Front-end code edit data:
+++++

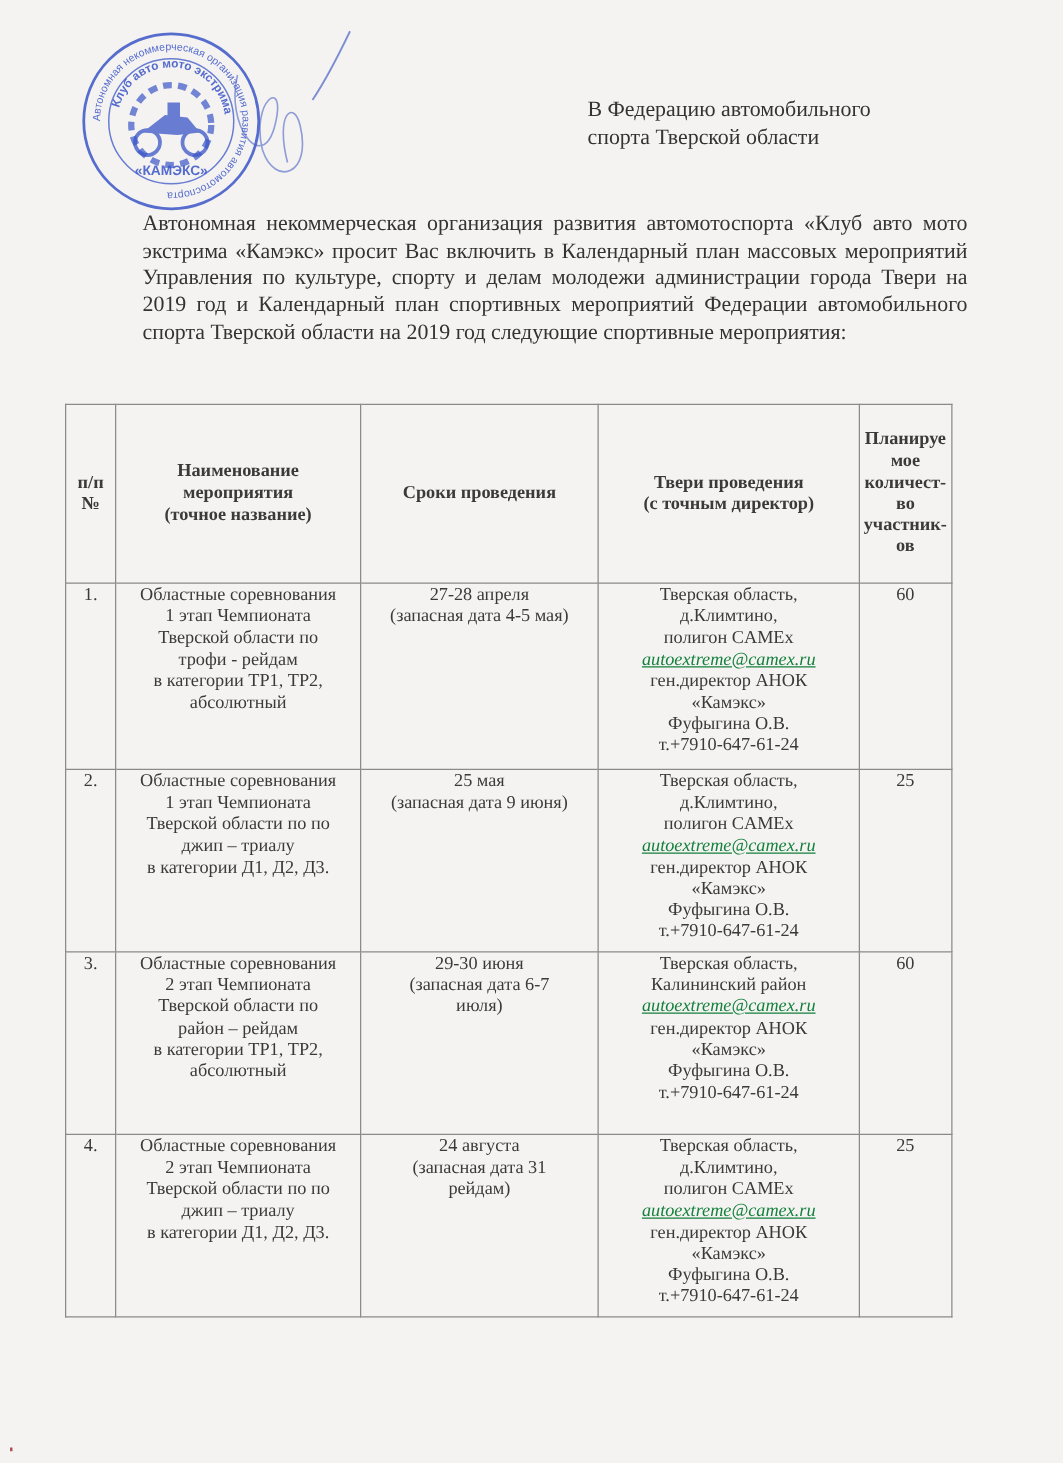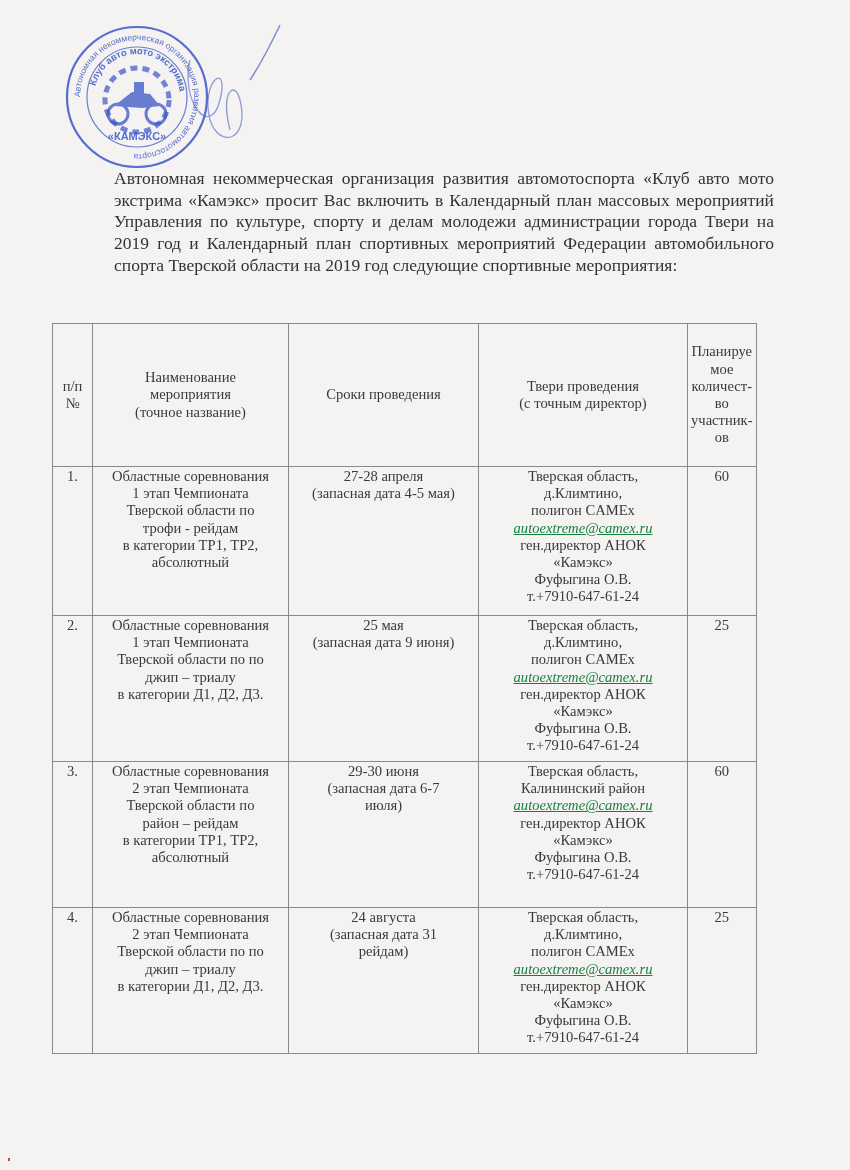"В Федерацию автомобильного" div.addressee { html: none -> <div> <div>В Федерацию автомобильного</div> <div>спорта Тверской области</div> </div> }
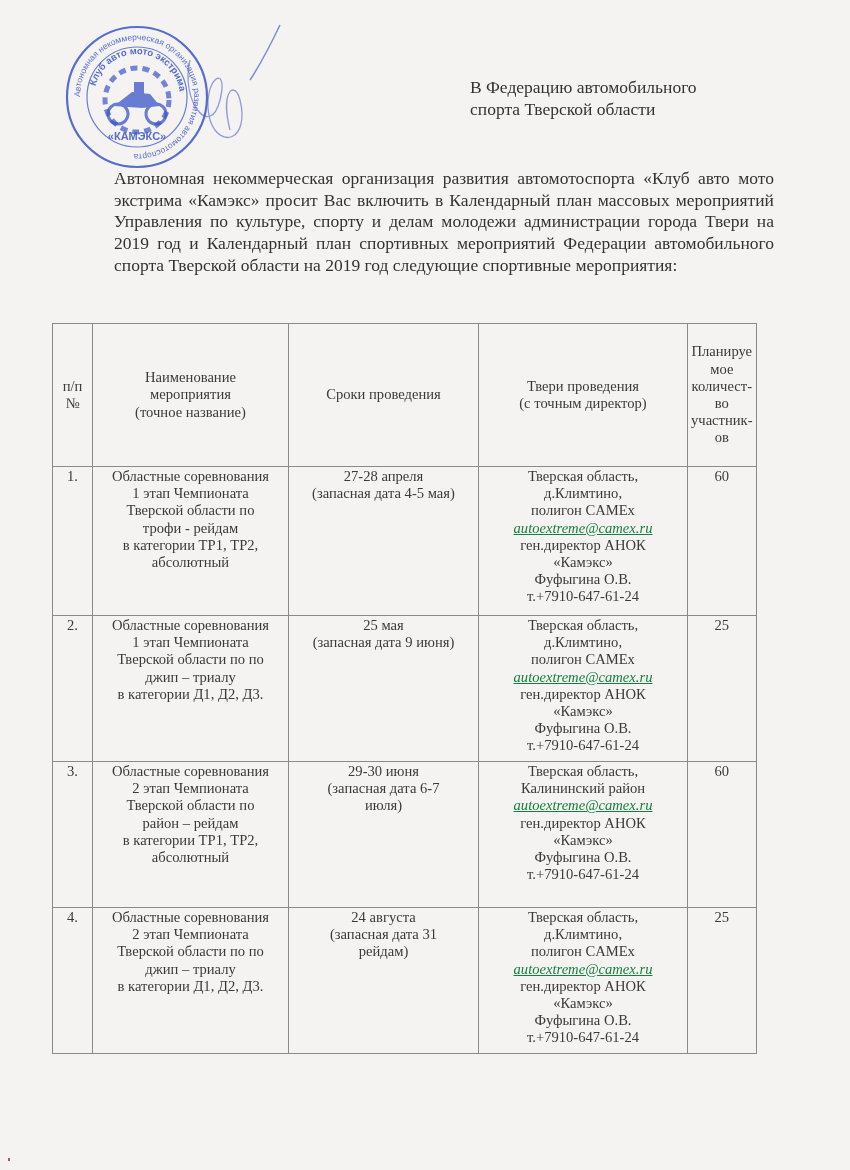"Планируе" table.events th { font-weight: none -> bold }
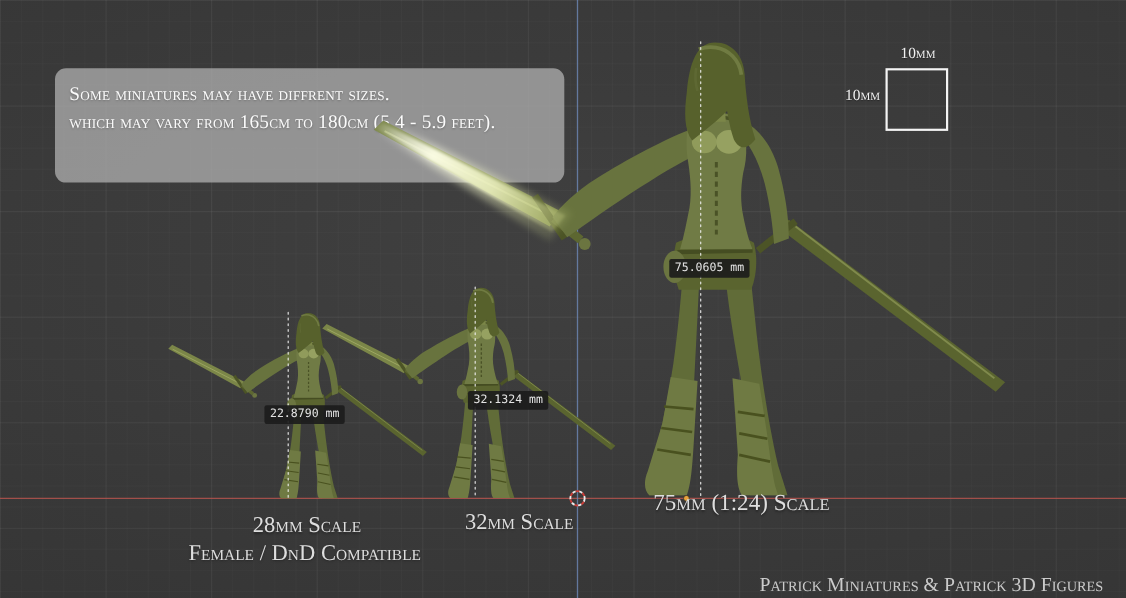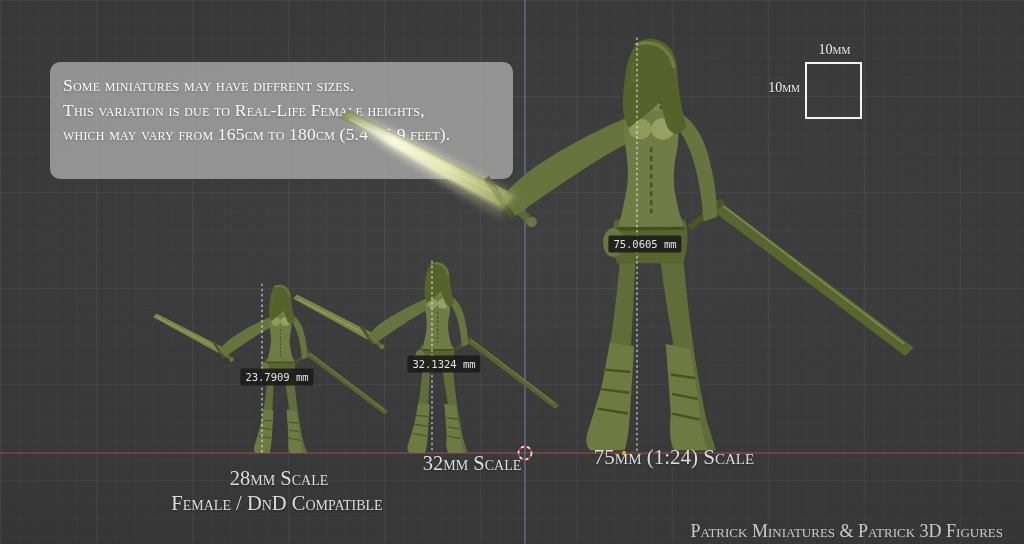"Some miniatures may have diffrent" .infobox { height: 117px -> 104px }
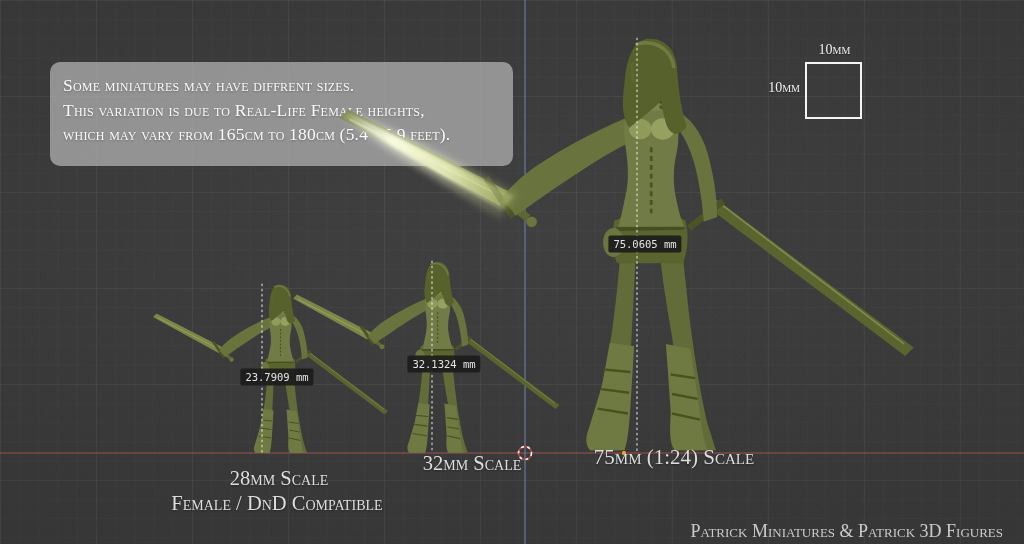"This variation is due to" div { html: <div>This variation is due to Real-Life Female heights,</div> -> none }
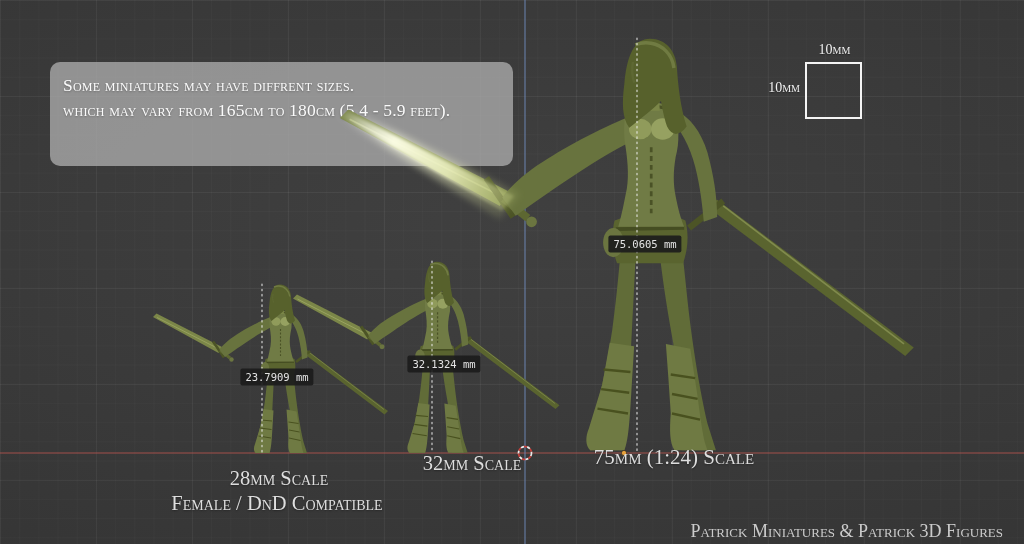"32.1324 mm" div.chip { left: 444px -> 462px }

+++++

GOAL OF THE EXERCISE: Copy exactly, please, every line from the one holding "html: <div>This variation" through the last line of the data, both ends included, and no pictures.

ANSWER SPACE:
"This variation is due to" div { html: <div>This variation is due to Real-Life Female heights,</div> -> none }
"32.1324 mm" div.chip { left: 444px -> 462px }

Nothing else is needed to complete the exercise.